Aldous Huxley, in his long, meticulous essay on his experiments with mescaline, reported that the color and other effects (essentially diffraction pattern effects, one might guess) were induced only when viewing nearby objects.
He rhapsodizes over the intricate details of a flower in a pot.
But a chauffeured evening trip to the top of Mulholland Drive, to view the sunset over Los Angeles under the influence of the drug — was a big disappointment to Huxley. It looked like any other sunset over LA. Beautiful, yes, but not transcendent.
He writes: “…we drove on, and as long as we remained in the hills, with view succeeding distant view, significance was at its everyday level, well below transfiguration point.” But with closer objects, sharp edges and periodicity (a cruise past the repetitive, nearly identical homes in a “hideous” 1950s housing development) the power of the drug re-asserted itself.
It suggests that for near vision, some drug-induced problem with accomodation or adaptation (aperture) — something in Huxley’s eye — was distorting the normal geometrical relationship between the Fourier plane and the image plane. With far vision, the long view, the drug lost its power (we hypothesize) to paint or spill the Fourier plane onto the image plane detector. This seems to be something happening in the eye, rather than in the unlit parts of the brain.

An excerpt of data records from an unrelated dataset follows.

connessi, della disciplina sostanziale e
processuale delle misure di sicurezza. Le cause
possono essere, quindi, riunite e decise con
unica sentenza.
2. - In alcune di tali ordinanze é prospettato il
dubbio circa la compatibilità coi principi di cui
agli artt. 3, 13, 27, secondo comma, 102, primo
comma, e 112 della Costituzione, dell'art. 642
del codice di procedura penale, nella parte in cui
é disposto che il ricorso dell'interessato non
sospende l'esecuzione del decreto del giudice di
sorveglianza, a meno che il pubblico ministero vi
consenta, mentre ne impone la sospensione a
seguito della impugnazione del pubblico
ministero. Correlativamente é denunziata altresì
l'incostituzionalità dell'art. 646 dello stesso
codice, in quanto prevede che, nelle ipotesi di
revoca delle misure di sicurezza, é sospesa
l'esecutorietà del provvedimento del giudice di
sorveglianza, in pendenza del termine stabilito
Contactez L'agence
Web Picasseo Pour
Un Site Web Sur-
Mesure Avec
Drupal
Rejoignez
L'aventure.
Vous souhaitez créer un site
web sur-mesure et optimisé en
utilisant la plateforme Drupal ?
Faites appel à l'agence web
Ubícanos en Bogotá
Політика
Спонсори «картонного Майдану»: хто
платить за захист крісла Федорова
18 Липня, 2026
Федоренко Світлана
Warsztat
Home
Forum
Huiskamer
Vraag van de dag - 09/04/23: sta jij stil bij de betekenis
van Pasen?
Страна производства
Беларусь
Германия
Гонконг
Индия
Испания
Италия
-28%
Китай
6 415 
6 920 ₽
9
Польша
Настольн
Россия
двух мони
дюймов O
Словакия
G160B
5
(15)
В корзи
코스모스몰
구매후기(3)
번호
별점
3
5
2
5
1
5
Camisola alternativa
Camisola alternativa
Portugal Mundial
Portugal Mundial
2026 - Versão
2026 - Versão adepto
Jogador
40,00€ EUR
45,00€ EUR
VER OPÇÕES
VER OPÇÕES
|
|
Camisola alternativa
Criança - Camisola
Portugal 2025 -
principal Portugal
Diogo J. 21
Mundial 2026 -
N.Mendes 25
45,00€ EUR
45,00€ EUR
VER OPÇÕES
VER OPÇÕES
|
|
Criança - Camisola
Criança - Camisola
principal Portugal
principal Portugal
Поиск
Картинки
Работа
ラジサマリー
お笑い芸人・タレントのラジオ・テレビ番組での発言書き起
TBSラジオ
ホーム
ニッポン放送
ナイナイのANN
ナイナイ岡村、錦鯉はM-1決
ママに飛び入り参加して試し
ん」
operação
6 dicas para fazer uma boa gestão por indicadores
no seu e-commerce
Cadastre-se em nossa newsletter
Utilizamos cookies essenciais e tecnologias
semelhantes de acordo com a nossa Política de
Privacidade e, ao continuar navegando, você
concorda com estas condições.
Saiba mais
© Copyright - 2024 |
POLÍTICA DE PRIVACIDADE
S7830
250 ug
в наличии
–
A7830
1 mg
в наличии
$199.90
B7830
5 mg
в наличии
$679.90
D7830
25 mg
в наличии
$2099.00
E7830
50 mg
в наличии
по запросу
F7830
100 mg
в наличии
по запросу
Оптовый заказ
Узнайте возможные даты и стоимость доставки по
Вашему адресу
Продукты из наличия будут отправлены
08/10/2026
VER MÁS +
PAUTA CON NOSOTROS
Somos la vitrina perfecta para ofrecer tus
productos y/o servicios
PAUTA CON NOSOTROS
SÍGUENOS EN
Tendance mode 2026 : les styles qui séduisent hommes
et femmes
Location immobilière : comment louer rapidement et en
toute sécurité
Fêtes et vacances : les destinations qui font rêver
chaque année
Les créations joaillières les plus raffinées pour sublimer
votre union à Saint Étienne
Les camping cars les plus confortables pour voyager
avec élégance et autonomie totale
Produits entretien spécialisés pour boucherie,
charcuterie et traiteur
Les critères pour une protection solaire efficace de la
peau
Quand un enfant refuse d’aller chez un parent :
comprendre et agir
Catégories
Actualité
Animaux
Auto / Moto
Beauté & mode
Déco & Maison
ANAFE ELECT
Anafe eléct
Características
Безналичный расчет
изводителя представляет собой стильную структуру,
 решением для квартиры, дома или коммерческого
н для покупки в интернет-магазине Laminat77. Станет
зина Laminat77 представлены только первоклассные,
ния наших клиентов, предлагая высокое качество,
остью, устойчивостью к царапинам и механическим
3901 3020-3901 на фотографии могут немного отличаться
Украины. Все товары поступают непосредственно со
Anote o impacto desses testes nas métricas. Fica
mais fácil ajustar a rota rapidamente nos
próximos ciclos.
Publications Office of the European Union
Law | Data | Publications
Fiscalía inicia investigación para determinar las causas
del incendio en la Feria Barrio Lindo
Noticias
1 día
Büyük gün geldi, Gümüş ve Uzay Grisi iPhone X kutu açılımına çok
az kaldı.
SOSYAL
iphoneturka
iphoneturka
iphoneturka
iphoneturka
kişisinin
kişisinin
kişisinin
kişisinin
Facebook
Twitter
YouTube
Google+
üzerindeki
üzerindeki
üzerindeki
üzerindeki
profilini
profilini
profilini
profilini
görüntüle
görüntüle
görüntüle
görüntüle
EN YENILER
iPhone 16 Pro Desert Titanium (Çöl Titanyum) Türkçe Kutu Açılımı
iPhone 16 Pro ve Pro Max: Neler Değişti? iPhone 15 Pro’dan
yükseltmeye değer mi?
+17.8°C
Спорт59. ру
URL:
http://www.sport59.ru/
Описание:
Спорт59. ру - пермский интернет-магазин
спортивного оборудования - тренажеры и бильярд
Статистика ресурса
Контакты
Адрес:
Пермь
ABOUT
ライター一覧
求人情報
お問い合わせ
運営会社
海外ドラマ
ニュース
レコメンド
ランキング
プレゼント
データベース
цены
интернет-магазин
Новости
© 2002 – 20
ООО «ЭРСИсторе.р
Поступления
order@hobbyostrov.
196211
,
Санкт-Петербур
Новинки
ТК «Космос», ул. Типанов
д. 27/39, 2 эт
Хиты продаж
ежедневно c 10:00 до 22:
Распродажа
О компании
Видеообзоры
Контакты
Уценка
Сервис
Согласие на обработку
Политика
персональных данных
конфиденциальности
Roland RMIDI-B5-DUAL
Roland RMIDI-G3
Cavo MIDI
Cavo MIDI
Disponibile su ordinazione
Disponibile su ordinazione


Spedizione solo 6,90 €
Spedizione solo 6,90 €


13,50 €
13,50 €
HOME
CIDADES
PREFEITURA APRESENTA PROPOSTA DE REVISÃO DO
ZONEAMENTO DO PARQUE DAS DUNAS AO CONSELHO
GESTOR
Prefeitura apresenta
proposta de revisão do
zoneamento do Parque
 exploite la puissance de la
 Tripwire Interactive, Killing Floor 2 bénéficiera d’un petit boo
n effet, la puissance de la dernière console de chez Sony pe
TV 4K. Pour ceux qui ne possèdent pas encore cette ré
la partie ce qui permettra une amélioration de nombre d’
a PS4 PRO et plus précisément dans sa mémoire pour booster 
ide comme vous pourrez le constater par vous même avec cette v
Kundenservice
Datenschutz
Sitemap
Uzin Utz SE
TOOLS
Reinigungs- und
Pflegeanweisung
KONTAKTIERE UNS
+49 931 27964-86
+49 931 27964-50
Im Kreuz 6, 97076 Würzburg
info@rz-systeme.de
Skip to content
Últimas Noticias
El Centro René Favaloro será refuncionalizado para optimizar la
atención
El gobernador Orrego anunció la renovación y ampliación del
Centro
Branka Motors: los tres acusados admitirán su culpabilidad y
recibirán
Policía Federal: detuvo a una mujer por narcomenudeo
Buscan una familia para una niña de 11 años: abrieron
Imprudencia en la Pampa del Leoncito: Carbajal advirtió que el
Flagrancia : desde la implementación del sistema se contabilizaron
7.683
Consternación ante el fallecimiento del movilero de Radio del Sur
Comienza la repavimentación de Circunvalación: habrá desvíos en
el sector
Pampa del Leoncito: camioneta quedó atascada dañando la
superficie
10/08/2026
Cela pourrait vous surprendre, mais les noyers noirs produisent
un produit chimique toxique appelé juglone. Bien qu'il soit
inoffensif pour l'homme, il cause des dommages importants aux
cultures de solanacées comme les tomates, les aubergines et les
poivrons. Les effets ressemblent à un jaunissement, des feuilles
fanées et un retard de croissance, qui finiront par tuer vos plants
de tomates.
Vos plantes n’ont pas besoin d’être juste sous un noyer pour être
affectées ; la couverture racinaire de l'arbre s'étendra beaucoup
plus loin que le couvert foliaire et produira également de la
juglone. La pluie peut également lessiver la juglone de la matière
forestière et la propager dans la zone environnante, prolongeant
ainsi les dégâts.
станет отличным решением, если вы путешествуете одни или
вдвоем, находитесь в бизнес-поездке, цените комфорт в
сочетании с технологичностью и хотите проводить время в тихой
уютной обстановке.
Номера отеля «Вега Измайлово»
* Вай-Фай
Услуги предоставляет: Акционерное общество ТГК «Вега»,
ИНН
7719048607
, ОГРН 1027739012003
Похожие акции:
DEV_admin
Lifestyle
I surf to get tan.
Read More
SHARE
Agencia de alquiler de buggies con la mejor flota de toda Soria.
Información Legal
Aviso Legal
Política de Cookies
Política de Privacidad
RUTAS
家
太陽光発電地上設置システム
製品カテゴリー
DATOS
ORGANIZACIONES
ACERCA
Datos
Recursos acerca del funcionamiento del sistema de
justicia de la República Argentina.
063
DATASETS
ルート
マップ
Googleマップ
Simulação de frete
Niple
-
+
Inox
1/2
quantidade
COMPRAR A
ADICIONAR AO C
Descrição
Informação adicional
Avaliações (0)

We actually know a little about Aldous Huxley’s eyes. They were damaged by a keratitis in his youth. He was in his late 50s in the early 1950s, when he was working on the Doors of Perception, so his eyes’ ability to accommodate would have been gone. This means that for near objects, one would expect to see some distance open up at the retina between the image plane and the Fourier plane. In the extreme case, for a very near object, the image plane might retreat behind (that is, fall off of) the retinal receptors. If both planes were retreating for some optomechanical reason, the Fourier plane might fall onto the image plane detector, and thus become visible in full-spectrum technicolor.
The thin lens equation is not enough to account for the difference in mescaline’s near/far effects, but maybe it hints at a mechanism, or a way to guess at a mechanism. Withal, a fascinating problem.